INSTRUCTIONS FOR THE TASK:
Below are records. Copy every line with "speed" in it.

LISTED RECORDS:

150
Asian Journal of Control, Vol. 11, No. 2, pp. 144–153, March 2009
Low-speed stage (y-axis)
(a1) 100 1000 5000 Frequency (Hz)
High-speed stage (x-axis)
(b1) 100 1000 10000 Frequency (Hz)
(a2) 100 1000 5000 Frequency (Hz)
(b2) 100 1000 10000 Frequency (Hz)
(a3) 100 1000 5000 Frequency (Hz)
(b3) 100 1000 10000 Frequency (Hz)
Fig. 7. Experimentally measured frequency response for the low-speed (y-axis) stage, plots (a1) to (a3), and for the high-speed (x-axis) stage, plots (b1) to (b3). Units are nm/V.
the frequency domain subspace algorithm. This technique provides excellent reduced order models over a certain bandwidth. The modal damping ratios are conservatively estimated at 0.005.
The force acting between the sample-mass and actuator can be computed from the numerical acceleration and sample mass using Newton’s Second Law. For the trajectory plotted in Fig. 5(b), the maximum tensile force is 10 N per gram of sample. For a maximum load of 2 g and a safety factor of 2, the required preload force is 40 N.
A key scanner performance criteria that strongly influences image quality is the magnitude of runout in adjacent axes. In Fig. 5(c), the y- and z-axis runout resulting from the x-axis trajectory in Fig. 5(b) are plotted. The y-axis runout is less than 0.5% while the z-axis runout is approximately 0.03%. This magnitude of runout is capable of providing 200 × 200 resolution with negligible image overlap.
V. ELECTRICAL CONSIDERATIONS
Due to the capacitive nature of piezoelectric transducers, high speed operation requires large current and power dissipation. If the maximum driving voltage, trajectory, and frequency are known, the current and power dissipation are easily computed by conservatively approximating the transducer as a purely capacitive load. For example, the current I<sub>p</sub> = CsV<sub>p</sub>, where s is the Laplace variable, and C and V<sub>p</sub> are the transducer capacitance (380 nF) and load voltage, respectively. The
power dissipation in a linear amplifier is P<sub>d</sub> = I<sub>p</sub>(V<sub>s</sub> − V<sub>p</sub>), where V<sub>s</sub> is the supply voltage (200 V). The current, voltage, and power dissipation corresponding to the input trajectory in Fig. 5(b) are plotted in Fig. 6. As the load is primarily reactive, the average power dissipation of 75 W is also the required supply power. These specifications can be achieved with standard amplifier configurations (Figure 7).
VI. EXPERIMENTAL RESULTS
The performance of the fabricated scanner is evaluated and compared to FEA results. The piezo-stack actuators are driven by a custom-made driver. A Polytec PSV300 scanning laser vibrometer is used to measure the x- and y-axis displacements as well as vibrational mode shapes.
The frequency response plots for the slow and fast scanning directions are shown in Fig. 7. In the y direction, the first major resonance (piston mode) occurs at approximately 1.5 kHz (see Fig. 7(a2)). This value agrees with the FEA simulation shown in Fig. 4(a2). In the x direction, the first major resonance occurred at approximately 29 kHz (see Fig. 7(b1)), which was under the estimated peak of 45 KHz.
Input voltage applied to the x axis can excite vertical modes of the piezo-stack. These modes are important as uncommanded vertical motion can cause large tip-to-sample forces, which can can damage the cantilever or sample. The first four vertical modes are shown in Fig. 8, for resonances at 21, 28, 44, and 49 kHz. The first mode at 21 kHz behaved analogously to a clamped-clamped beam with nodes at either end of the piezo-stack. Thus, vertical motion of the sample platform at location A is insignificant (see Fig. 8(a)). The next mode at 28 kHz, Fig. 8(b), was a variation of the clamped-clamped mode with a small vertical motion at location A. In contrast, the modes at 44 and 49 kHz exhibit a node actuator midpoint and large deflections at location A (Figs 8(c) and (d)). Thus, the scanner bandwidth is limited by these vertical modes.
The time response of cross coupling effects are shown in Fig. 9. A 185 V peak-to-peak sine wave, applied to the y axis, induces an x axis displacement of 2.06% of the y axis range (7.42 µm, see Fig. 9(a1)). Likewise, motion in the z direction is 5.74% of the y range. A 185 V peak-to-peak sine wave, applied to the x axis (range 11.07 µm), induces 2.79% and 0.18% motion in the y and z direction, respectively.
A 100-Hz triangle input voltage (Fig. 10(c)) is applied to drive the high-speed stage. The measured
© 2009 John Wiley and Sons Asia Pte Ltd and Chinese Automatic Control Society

ANSWER SPACE:
Low-speed stage (y-axis)
High-speed stage (x-axis)
Fig. 7. Experimentally measured frequency response for the low-speed (y-axis) stage, plots (a1) to (a3), and for the high-speed (x-axis) stage, plots (b1) to (b3). Units are nm/V.
Due to the capacitive nature of piezoelectric transducers, high speed operation requires large current and power dissipation. If the maximum driving voltage, trajectory, and frequency are known, the current and power dissipation are easily computed by conservatively approximating the transducer as a purely capacitive load. For example, the current I<sub>p</sub> = CsV<sub>p</sub>, where s is the Laplace variable, and C and V<sub>p</sub> are the transducer capacitance (380 nF) and load voltage, respectively. The
A 100-Hz triangle input voltage (Fig. 10(c)) is applied to drive the high-speed stage. The measured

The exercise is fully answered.